WORK TO COMPLETE:
Rewrite every line of the data below as a Markdown table with two columns, Row and Text. Number the rows and leave out any blank lines.
◆ ◆ ◆ ◆
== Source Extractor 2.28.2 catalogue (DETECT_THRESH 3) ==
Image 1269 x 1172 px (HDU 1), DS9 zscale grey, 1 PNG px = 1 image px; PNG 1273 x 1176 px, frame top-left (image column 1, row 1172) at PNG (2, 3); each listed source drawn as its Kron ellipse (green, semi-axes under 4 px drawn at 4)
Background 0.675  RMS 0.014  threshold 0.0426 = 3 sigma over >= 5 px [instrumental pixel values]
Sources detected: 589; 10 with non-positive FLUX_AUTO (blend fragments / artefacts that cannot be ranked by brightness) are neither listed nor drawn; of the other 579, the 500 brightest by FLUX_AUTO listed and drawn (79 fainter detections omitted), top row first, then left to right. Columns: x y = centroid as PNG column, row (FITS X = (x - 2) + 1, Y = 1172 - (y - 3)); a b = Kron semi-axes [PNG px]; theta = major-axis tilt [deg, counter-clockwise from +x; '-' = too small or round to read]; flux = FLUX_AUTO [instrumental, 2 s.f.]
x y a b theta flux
◆ ◆ ◆ ◆
REPLY TO THE TASK:
| Row | Text |
|---|---|
| 1 | == Source Extractor 2.28.2 catalogue (DETECT_THRESH 3) == |
| 2 | Image 1269 x 1172 px (HDU 1), DS9 zscale grey, 1 PNG px = 1 image px; PNG 1273 x 1176 px, frame top-left (image column 1, row 1172) at PNG (2, 3); each listed source drawn as its Kron ellipse (green, semi-axes under 4 px drawn at 4) |
| 3 | Background 0.675  RMS 0.014  threshold 0.0426 = 3 sigma over >= 5 px [instrumental pixel values] |
| 4 | Sources detected: 589; 10 with non-positive FLUX_AUTO (blend fragments / artefacts that cannot be ranked by brightness) are neither listed nor drawn; of the other 579, the 500 brightest by FLUX_AUTO listed and drawn (79 fainter detections omitted), top row first, then left to right. Columns: x y = centroid as PNG column, row (FITS X = (x - 2) + 1, Y = 1172 - (y - 3)); a b = Kron semi-axes [PNG px]; theta = major-axis tilt [deg, counter-clockwise from +x; '-' = too small or round to read]; flux = FLUX_AUTO [instrumental, 2 s.f.] |
| 5 | x y a b theta flux |